# [Page excerpt]
----------
As regular CFZ-watchers will know, for some time Corinna has been doing a column for Animals & Men and a regular segment on On The Track... particularly about out-of-place birds and rare vagrants. There seem to be more and more bird stories from all over the world hitting the news these days so, to make room for them all - and to give them all equal and worthy coverage - she has set up this new blog to cover all things feathery and Fortean.

Friday 8 July 2016

How frigatebirds cross entire oceans without ever needing to rest

By Sarah Kaplan June 30 

A scientific team led by Henri Weimerskirch of the National Center for Scientific Research in France found the frigate bird species uses air currents to spend little energy flying over 250 miles a day for months at a time. (Aurelien Prudor/Henri Weimerskirch CEBC CNRS)

Europeans named the birds "frigate" for their resemblance to the swift warships. They look powerful, with their forked tails and long, slender wings; the shadows they cast on the sea surface could just as easily belong to a flock of pterodactyls. They make incredible feats of endurance — flying for two months without once setting foot on land, for instance — seem almost effortless: They ascend to altitudes of 2,000 feet and drop back down to sea level again with just a single flap of their wings.

"It is impressive," said Henri Weimerskirch, an ornithologist at the National Center for Scientific Research (CNRS) in France. "There is no other bird species like them."
----------
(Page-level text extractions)

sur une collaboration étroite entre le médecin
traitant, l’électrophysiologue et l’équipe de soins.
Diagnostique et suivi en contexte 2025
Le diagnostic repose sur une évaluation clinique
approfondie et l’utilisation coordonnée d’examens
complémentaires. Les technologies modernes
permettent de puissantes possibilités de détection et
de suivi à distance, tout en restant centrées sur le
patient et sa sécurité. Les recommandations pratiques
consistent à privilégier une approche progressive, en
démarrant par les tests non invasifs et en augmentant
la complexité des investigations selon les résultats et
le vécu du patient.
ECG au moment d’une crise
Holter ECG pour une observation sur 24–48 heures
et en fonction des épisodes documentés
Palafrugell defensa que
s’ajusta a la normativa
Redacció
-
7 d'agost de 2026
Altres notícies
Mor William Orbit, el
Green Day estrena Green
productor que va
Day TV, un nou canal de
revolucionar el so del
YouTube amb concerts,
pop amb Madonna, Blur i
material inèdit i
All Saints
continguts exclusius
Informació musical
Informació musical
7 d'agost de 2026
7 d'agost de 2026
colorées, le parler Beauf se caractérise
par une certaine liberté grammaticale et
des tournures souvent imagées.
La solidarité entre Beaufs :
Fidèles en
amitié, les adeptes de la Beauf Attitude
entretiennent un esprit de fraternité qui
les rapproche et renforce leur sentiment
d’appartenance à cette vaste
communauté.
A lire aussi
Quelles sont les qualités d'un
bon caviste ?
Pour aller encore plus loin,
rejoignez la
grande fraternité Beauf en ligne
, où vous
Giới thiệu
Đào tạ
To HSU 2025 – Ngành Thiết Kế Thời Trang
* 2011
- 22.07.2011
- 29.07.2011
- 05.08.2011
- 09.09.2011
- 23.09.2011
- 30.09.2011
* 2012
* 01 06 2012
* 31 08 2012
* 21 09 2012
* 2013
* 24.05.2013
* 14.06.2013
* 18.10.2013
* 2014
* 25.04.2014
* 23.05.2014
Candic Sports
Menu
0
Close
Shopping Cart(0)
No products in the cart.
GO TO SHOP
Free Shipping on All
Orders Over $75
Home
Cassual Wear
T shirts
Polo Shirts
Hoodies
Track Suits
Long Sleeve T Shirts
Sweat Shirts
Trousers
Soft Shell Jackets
----------
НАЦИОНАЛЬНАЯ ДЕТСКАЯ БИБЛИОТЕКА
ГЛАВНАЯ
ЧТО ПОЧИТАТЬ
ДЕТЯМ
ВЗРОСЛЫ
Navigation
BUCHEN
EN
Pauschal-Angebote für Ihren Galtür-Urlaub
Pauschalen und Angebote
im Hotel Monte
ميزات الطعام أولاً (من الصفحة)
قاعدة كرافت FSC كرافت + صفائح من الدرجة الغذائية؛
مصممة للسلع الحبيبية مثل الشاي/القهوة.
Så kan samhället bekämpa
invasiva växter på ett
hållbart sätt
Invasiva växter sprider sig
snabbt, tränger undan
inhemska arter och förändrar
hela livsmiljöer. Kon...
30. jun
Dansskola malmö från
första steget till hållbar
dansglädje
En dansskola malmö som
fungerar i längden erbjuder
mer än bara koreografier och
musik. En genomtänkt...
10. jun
----------
# [Work request]
Answer these questions about the frigatebird page:
(a) How many miles a day do the birds fly, according to the photo caption?
(b) To what altitude do they ascend?
(c) At what institution does Henri Weimerskirch work?

# [Result]
(a) Over 250 miles a day.
(b) 2,000 feet.
(c) The National Center for Scientific Research (CNRS) in France.